• **WHAT TO PRODUCE**:
Keeping every word and mark, copy all of the data.

[Document understanding data]
■ ■ ■ ■

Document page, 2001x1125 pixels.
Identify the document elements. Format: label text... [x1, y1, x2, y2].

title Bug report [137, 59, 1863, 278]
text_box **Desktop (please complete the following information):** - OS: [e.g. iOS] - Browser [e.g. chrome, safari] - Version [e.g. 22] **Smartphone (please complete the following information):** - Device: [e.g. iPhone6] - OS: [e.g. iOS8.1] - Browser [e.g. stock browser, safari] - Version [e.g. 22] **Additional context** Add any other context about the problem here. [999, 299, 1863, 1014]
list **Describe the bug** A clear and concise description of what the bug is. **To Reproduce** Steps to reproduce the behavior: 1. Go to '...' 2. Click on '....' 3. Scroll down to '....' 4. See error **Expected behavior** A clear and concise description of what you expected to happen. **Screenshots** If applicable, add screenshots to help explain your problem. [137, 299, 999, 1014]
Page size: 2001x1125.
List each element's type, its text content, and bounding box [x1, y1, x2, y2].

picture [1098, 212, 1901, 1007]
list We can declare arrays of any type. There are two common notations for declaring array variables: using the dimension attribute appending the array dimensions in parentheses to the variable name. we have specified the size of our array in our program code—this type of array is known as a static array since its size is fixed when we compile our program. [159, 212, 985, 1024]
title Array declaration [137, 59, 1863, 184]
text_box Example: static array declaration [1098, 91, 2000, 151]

■ ■ ■ ■

• **ANSWER TO THIS EXERCISE**:
Document page, 2001x1125 pixels.
Identify the document elements. Format: label text... [x1, y1, x2, y2].

title Bug report [137, 59, 1863, 278]
text_box **Desktop (please complete the following information):** - OS: [e.g. iOS] - Browser [e.g. chrome, safari] - Version [e.g. 22] **Smartphone (please complete the following information):** - Device: [e.g. iPhone6] - OS: [e.g. iOS8.1] - Browser [e.g. stock browser, safari] - Version [e.g. 22] **Additional context** Add any other context about the problem here. [999, 299, 1863, 1014]
list **Describe the bug** A clear and concise description of what the bug is. **To Reproduce** Steps to reproduce the behavior: 1. Go to '...' 2. Click on '....' 3. Scroll down to '....' 4. See error **Expected behavior** A clear and concise description of what you expected to happen. **Screenshots** If applicable, add screenshots to help explain your problem. [137, 299, 999, 1014]
Page size: 2001x1125.
List each element's type, its text content, and bounding box [x1, y1, x2, y2].

picture [1098, 212, 1901, 1007]
list We can declare arrays of any type. There are two common notations for declaring array variables: using the dimension attribute appending the array dimensions in parentheses to the variable name. we have specified the size of our array in our program code—this type of array is known as a static array since its size is fixed when we compile our program. [159, 212, 985, 1024]
title Array declaration [137, 59, 1863, 184]
text_box Example: static array declaration [1098, 91, 2000, 151]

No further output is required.